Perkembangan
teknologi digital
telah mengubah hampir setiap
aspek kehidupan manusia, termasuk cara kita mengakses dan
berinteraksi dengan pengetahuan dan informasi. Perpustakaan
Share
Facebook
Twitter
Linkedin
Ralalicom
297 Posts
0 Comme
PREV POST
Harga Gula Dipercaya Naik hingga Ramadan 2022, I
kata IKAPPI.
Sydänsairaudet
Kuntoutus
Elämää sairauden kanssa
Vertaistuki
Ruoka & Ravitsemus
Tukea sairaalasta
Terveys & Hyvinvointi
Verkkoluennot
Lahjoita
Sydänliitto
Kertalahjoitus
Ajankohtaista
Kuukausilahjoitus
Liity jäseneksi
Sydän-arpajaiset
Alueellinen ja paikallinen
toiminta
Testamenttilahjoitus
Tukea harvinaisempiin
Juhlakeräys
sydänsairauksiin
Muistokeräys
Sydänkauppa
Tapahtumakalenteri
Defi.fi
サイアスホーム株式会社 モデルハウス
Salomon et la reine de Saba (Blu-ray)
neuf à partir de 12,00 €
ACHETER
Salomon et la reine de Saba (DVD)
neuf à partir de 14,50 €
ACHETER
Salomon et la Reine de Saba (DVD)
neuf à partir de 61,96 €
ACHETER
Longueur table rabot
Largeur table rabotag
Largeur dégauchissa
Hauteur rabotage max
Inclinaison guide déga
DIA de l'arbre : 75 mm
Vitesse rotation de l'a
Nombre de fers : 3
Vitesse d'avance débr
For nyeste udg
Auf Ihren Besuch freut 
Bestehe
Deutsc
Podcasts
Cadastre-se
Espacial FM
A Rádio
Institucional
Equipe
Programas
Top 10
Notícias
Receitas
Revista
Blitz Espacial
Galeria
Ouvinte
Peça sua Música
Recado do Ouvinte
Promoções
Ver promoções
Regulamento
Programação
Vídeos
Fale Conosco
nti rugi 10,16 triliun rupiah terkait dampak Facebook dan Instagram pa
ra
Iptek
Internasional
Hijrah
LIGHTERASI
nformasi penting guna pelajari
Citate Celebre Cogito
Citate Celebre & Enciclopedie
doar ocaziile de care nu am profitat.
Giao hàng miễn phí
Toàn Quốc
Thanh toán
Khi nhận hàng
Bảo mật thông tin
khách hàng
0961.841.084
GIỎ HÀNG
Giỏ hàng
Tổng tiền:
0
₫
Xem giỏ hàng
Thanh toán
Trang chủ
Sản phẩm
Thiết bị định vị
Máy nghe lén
□ □ □ □ □ □ □
Problem details: Everything in the material above from the line that has "Sydänsairaudet" through the line that has "サイアスホーム株式会社 モデルハウス" must be duplicated exactly, with no other lines given.

Result of the task:
Sydänsairaudet
Kuntoutus
Elämää sairauden kanssa
Vertaistuki
Ruoka & Ravitsemus
Tukea sairaalasta
Terveys & Hyvinvointi
Verkkoluennot
Lahjoita
Sydänliitto
Kertalahjoitus
Ajankohtaista
Kuukausilahjoitus
Liity jäseneksi
Sydän-arpajaiset
Alueellinen ja paikallinen
toiminta
Testamenttilahjoitus
Tukea harvinaisempiin
Juhlakeräys
sydänsairauksiin
Muistokeräys
Sydänkauppa
Tapahtumakalenteri
Defi.fi
サイアスホーム株式会社 モデルハウス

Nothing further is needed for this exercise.